--- SUPPLIED INFORMATION ---

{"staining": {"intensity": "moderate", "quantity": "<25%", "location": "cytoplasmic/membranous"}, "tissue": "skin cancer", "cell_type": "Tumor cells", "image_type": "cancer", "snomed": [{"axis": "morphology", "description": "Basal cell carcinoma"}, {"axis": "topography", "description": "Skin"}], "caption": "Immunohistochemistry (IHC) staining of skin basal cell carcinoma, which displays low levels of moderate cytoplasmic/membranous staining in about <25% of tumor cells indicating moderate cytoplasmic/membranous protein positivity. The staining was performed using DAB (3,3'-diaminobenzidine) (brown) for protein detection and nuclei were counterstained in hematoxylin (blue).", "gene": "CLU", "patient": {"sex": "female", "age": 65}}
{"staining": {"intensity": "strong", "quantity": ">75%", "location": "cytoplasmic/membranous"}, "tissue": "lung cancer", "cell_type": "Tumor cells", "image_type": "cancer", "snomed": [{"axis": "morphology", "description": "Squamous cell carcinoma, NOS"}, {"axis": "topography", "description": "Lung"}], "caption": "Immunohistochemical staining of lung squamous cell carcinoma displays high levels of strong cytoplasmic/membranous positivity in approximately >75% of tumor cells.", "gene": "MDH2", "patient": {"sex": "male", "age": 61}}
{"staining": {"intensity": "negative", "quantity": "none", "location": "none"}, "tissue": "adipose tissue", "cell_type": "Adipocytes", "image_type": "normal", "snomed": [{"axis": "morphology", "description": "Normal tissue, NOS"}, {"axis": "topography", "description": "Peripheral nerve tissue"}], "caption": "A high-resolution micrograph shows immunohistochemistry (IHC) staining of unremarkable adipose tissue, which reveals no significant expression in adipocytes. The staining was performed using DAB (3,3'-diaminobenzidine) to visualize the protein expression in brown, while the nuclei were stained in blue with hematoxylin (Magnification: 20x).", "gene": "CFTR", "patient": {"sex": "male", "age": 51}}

---

**HOW TO COMPLETE THIS TASK:** Each line above needs to be repeated exactly, with nothing omitted.

**EXPECTED OUTPUT:**
{"staining": {"intensity": "moderate", "quantity": "<25%", "location": "cytoplasmic/membranous"}, "tissue": "skin cancer", "cell_type": "Tumor cells", "image_type": "cancer", "snomed": [{"axis": "morphology", "description": "Basal cell carcinoma"}, {"axis": "topography", "description": "Skin"}], "caption": "Immunohistochemistry (IHC) staining of skin basal cell carcinoma, which displays low levels of moderate cytoplasmic/membranous staining in about <25% of tumor cells indicating moderate cytoplasmic/membranous protein positivity. The staining was performed using DAB (3,3'-diaminobenzidine) (brown) for protein detection and nuclei were counterstained in hematoxylin (blue).", "gene": "CLU", "patient": {"sex": "female", "age": 65}}
{"staining": {"intensity": "strong", "quantity": ">75%", "location": "cytoplasmic/membranous"}, "tissue": "lung cancer", "cell_type": "Tumor cells", "image_type": "cancer", "snomed": [{"axis": "morphology", "description": "Squamous cell carcinoma, NOS"}, {"axis": "topography", "description": "Lung"}], "caption": "Immunohistochemical staining of lung squamous cell carcinoma displays high levels of strong cytoplasmic/membranous positivity in approximately >75% of tumor cells.", "gene": "MDH2", "patient": {"sex": "male", "age": 61}}
{"staining": {"intensity": "negative", "quantity": "none", "location": "none"}, "tissue": "adipose tissue", "cell_type": "Adipocytes", "image_type": "normal", "snomed": [{"axis": "morphology", "description": "Normal tissue, NOS"}, {"axis": "topography", "description": "Peripheral nerve tissue"}], "caption": "A high-resolution micrograph shows immunohistochemistry (IHC) staining of unremarkable adipose tissue, which reveals no significant expression in adipocytes. The staining was performed using DAB (3,3'-diaminobenzidine) to visualize the protein expression in brown, while the nuclei were stained in blue with hematoxylin (Magnification: 20x).", "gene": "CFTR", "patient": {"sex": "male", "age": 51}}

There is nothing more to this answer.